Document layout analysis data
========================================================================
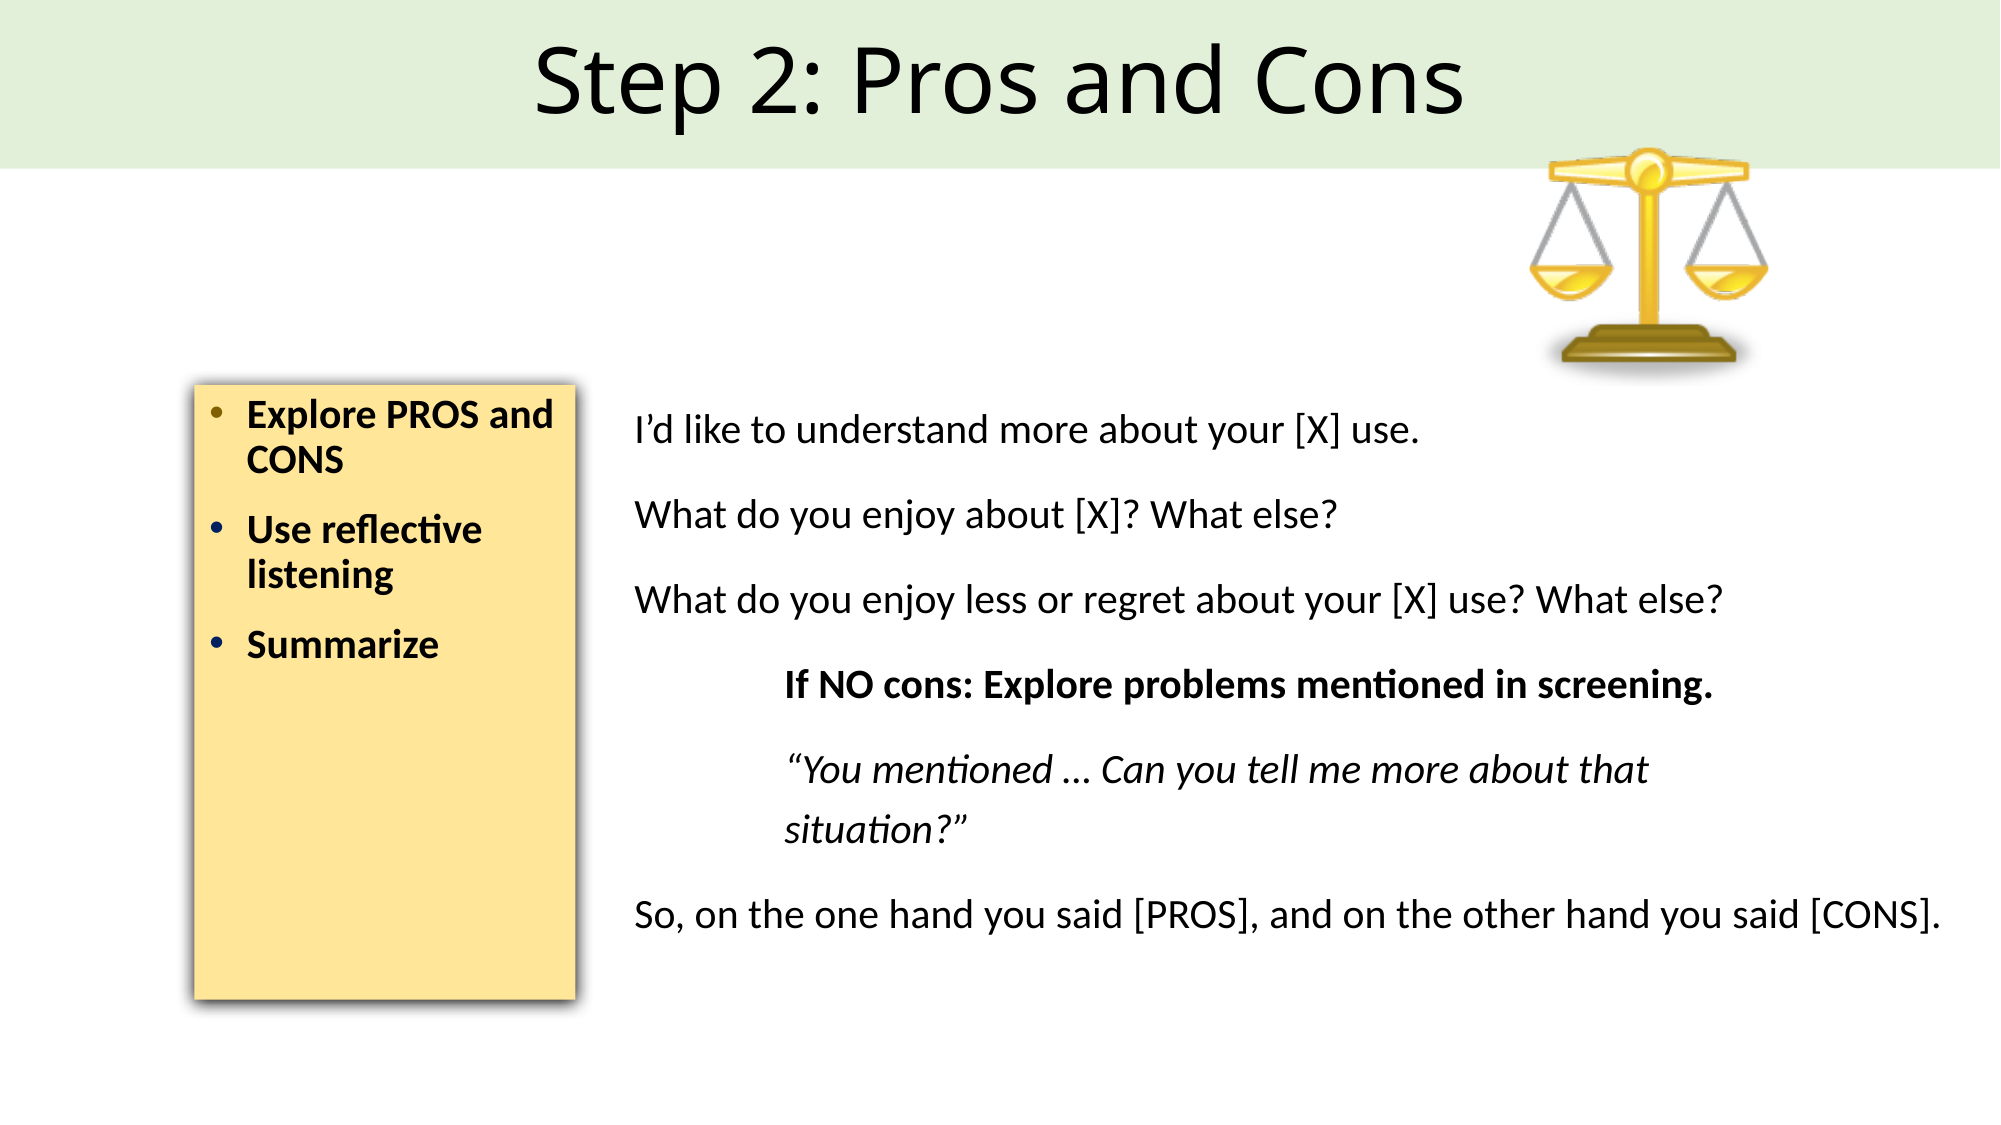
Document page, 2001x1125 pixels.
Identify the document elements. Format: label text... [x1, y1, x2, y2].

list I’d like to understand more about your [X] use. What do you enjoy about [X]? What else? What do you enjoy less or regret about your [X] use? What else? If NO cons: Explore problems mentioned in screening. “You mentioned … Can you tell me more about that situation?” So, on the one hand you said [PROS], and on the other hand you said [CONS]. [619, 384, 1964, 1000]
picture [1519, 126, 1778, 386]
title Step 2: Pros and Cons [0, 0, 2000, 169]
list Explore PROS and CONS Use reflective listening Summarize [194, 384, 576, 1000]
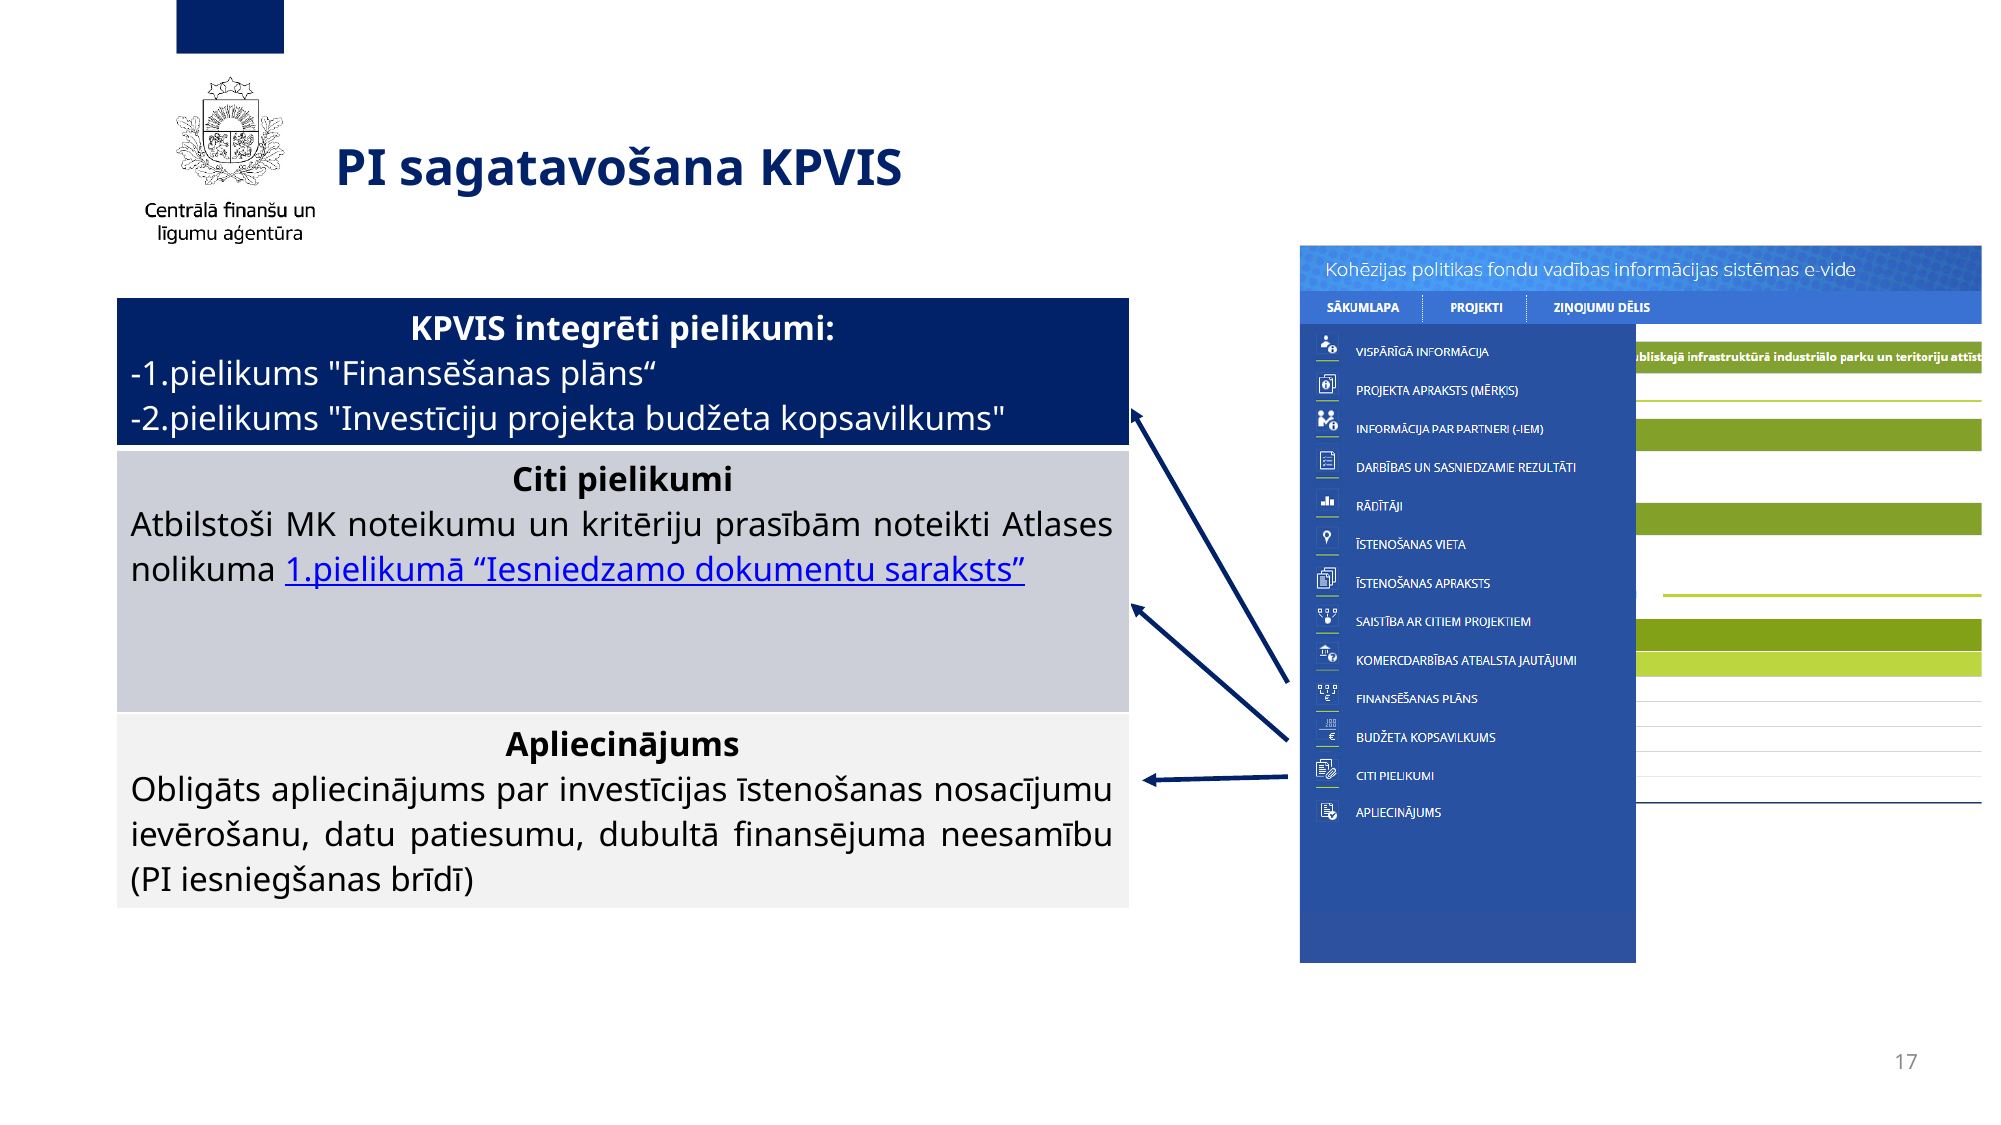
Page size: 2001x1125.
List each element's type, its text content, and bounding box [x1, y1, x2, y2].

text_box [1141, 776, 1289, 781]
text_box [1129, 407, 1289, 588]
table_cell Citi pielikumi Atbilstoši MK noteikumu un kritēriju prasībām noteikti Atlases nolikuma 1.pielikumā “Iesniedzamo dokumentu saraksts” [117, 451, 1124, 712]
table_header KPVIS integrēti pielikumi: -1.pielikums "Finansēšanas plāns“ -2.pielikums "Investīciju projekta budžeta kopsavilkums" [117, 298, 1129, 445]
picture [92, 0, 368, 276]
slide_number 17 [1866, 1037, 1934, 1088]
table_cell Apliecinājums Obligāts apliecinājums par investīcijas īstenošanas nosacījumu ievērošanu, datu patiesumu, dubultā finansējuma neesamību (PI iesniegšanas brīdī) [117, 714, 1129, 908]
title PI sagatavošana KPVIS [320, 127, 1836, 298]
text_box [1129, 588, 1289, 742]
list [1299, 245, 1982, 964]
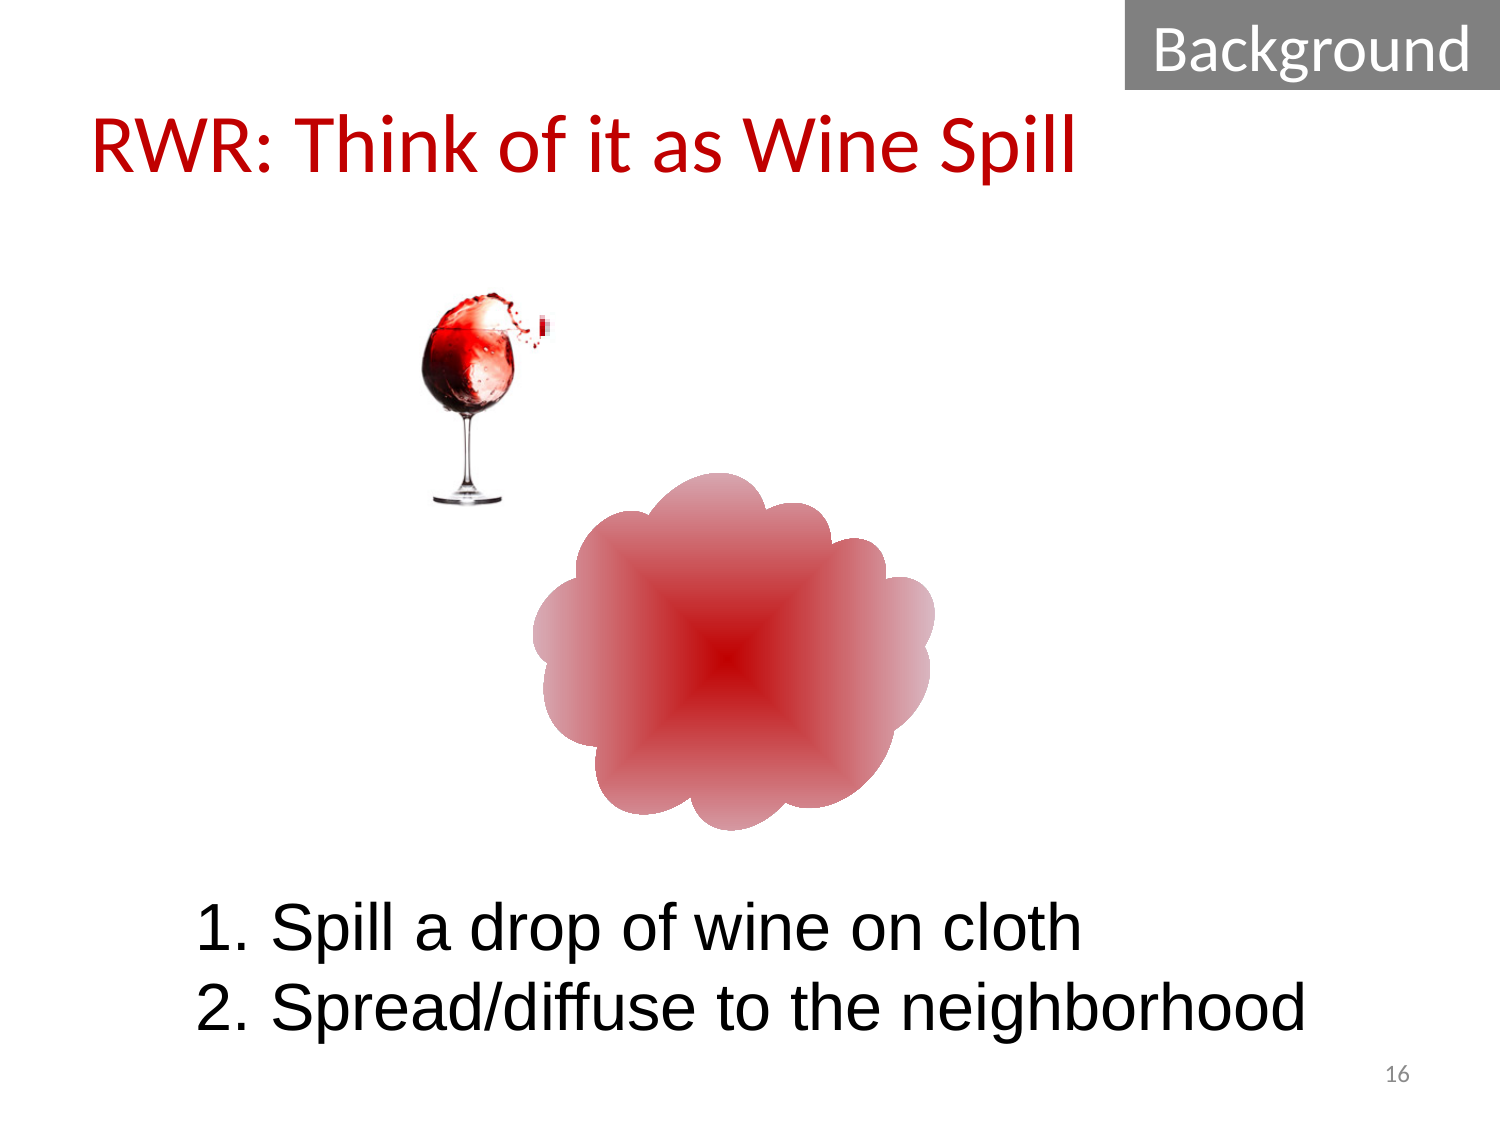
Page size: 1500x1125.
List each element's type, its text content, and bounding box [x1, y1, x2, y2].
========================================================================
Instructions to follow:
The finished copy should match the data above word for word and contain no pictures.

Problem solution:
Document page, 2001x1125 pixels.
Identify the document elements. Format: label text... [x1, y1, x2, y2].

list I’d like to understand more about your [X] use. What do you enjoy about [X]? What else? What do you enjoy less or regret about your [X] use? What else? If NO cons: Explore problems mentioned in screening. “You mentioned … Can you tell me more about that situation?” So, on the one hand you said [PROS], and on the other hand you said [CONS]. [619, 384, 1964, 1000]
picture [1519, 126, 1778, 386]
title Step 2: Pros and Cons [0, 0, 2000, 169]
list Explore PROS and CONS Use reflective listening Summarize [194, 384, 576, 1000]
Page size: 2001x1125.
List each element's type, its text content, and bounding box [x1, y1, x2, y2].

text_box [1141, 776, 1289, 781]
text_box [1129, 407, 1289, 588]
table_cell Citi pielikumi Atbilstoši MK noteikumu un kritēriju prasībām noteikti Atlases nolikuma 1.pielikumā “Iesniedzamo dokumentu saraksts” [117, 451, 1124, 712]
table_header KPVIS integrēti pielikumi: -1.pielikums "Finansēšanas plāns“ -2.pielikums "Investīciju projekta budžeta kopsavilkums" [117, 298, 1129, 445]
picture [92, 0, 368, 276]
slide_number 17 [1866, 1037, 1934, 1088]
table_cell Apliecinājums Obligāts apliecinājums par investīcijas īstenošanas nosacījumu ievērošanu, datu patiesumu, dubultā finansējuma neesamību (PI iesniegšanas brīdī) [117, 714, 1129, 908]
title PI sagatavošana KPVIS [320, 127, 1836, 298]
text_box [1129, 588, 1289, 742]
list [1299, 245, 1982, 964]
Page size: 1500x1125.
List each element's type, its text content, and bounding box [x1, y1, x2, y2].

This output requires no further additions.